=== Section Start ===

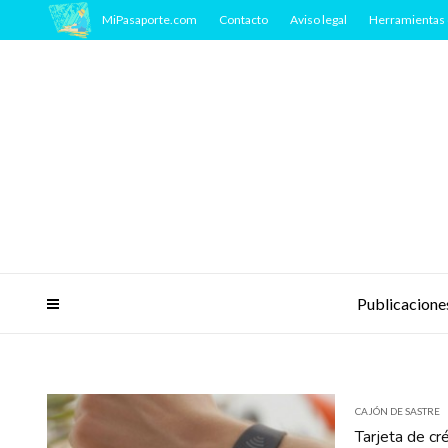
MiPasaporte.com
Contacto
Aviso legal
Herramientas 
Publicacione
CAJÓN DE SASTRE
Tarjeta de cr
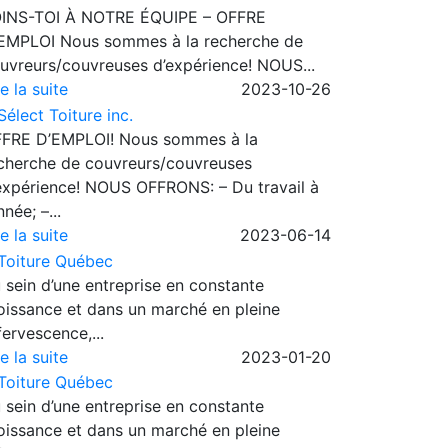
INS-TOI À NOTRE ÉQUIPE – OFFRE
EMPLOI Nous sommes à la recherche de
uvreurs/couvreuses d’expérience! NOUS...
re la suite
2023-10-26
FRE D’EMPLOI! Nous sommes à la
cherche de couvreurs/couvreuses
expérience! NOUS OFFRONS: – Du travail à
nnée; –...
re la suite
2023-06-14
 sein d’une entreprise en constante
oissance et dans un marché en pleine
fervescence,...
re la suite
2023-01-20
 sein d’une entreprise en constante
oissance et dans un marché en pleine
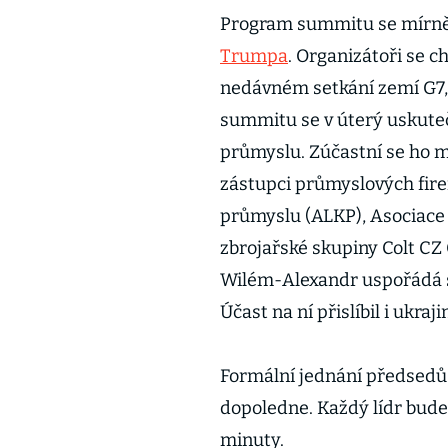
Program summitu se mírně 
Trumpa
. Organizátoři se c
nedávném setkání zemí G7,
summitu se v úterý uskuteč
průmyslu. Zúčastní se ho m
zástupci průmyslových fir
průmyslu (ALKP), Asociace
zbrojařské skupiny Colt CZ
Wilém-Alexandr uspořádá sl
Účast na ní přislíbil i ukr
Formální jednání předsedů 
dopoledne. Každý lídr bude
minuty.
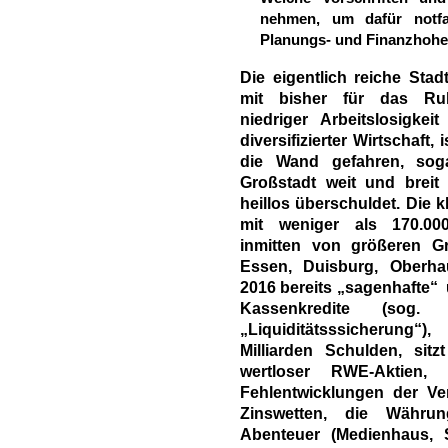
nehmen, um dafür notfa
Planungs- und Finanzhohe
Die eigentlich reiche Sta
mit bisher für das Ruh
niedriger Arbeitslosigkei
diversifizierter Wirtschaft, i
die Wand gefahren, soga
Großstadt weit und breit 
heillos überschuldet. Die k
mit weniger als 170.00
inmitten von größeren G
Essen, Duisburg, Oberha
2016 bereits „sagenhafte“ ü
Kassenkredite (sog. 
„Liquiditätsssicherung“)
Milliarden Schulden, sit
wertloser RWE-Aktien,
Fehlentwicklungen der Ve
Zinswetten, die Währun
Abenteuer (Medienhaus, 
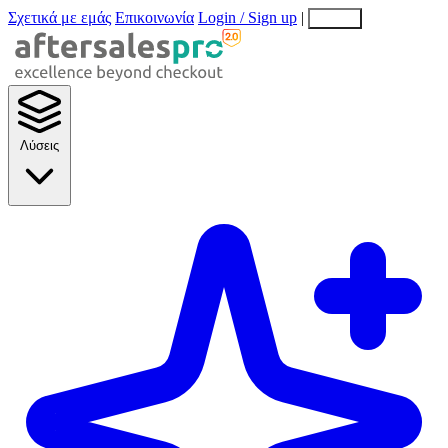
Σχετικά με εμάς
Επικοινωνία
Login / Sign up
|
EN
EL
Λύσεις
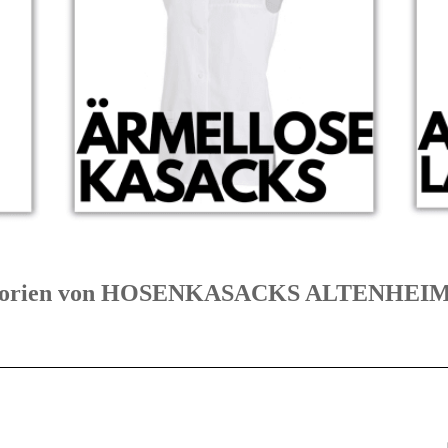
ategorien von HOSENKASACKS ALTENHE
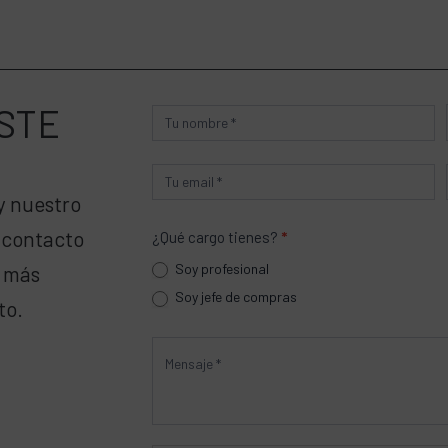
STE
Producto
y nuestro
 contacto
¿Qué cargo tienes?
*
Soy profesional
a más
Soy jefe de compras
to.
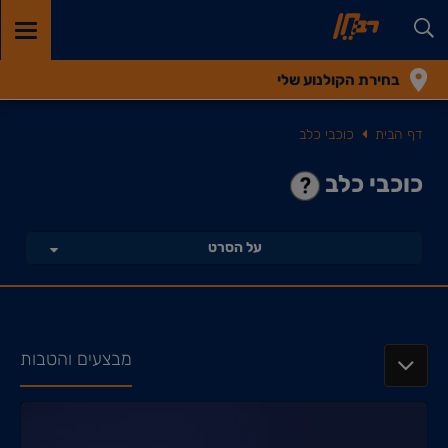
GGLE
TION
בחירת הקולנוע שלי
דף הבית
כוכבי כלב
כוכבי כלב
על הסרט
מבצעים והטבות
TOGGLE NAVIGATION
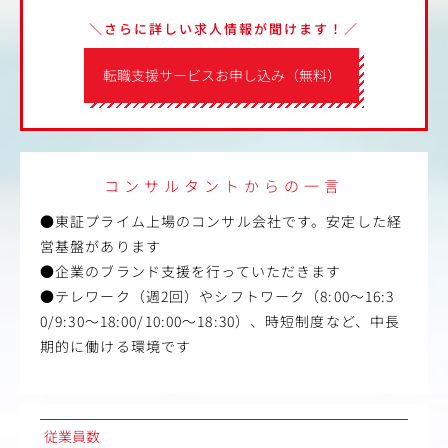
＼さらに詳しい求人情報が聞けます！／
転職支援サービスお申し込み（無料）
コンサルタントからの一言
●東証プライム上場のコンサル会社です。安定した経
営基盤があります
●企業のブランド支援を行っていただきます
●テレワーク（週2回）やシフトワーク（8:00～16:3
0/9:30～18:00/10:00～18:30）、時短制度など、中長
期的に働ける環境です
従業員数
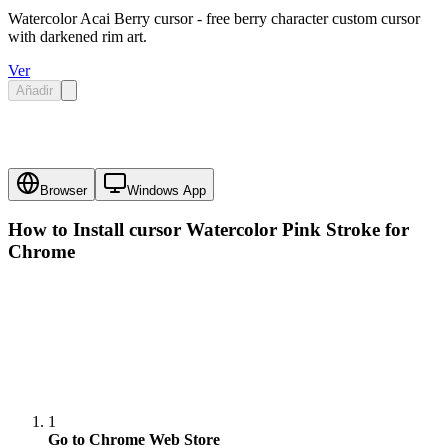
Watercolor Acai Berry cursor - free berry character custom cursor
with darkened rim art.
Ver
Añadir
Browser
Windows App
How to Install cursor
Watercolor Pink Stroke
for
Chrome
1
Go to Chrome Web Store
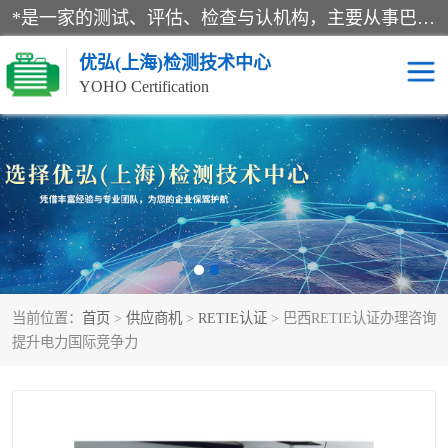
*是一家的测试、评估、检查与认机构，主要从事巴西NR10认证、NR12认证、NR13认证；ANATEL认证、INMTRO认证，欧盟CE认证：MD认证，PED认证，MID认证，ATEX认证，德国蓝色天使认证。
优弘(上海)检测技术中心
YOHO Certification
RECYCLASS认证
NR10认证
NR12认证
NR13认证
ART认证
巴西NR认证
当前位置：
首页
>
供应商机
>
RETIE认证
> 巴西RETIE认证办理咨询
巴西认证
RETIE认证
提升电力国际竞争力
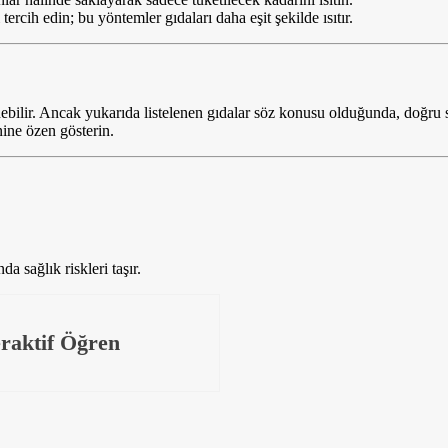
rcih edin; bu yöntemler gıdaları daha eşit şekilde ısıtır.
nebilir. Ancak yukarıda listelenen gıdalar söz konusu olduğunda, doğru
nine özen gösterin.
da sağlık riskleri taşır.
eraktif Öğren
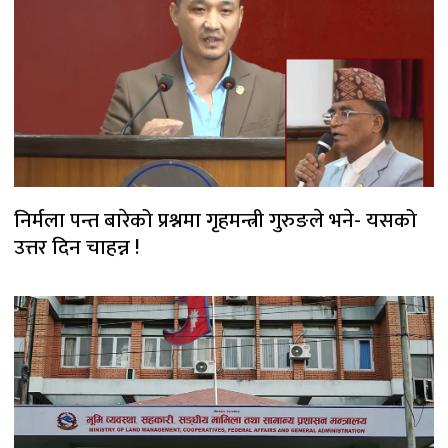
निर्मला पन्त बारेको प्रश्नमा गृहमन्त्री गुरुङले भने- यसको
उत्तर दिन चाहन्न !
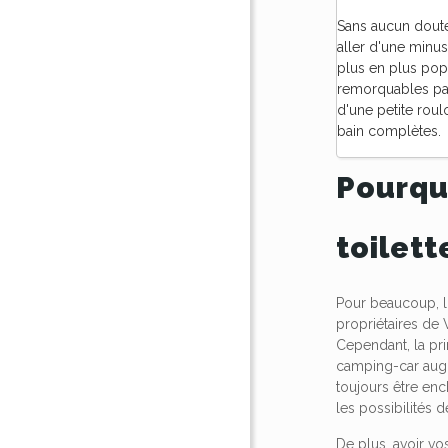
Sans aucun doute
aller d'une minu
plus en plus pop
remorquables par 
d'une petite roul
bain complètes.
Pourqu
toilett
Pour beaucoup, l'
propriétaires de 
Cependant, la pri
camping-car augm
toujours être en
les possibilités
De plus, avoir vo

=== Section End ===

Looking at the entries above, report how many of their lines include "couvreuses", and add nothing else.

2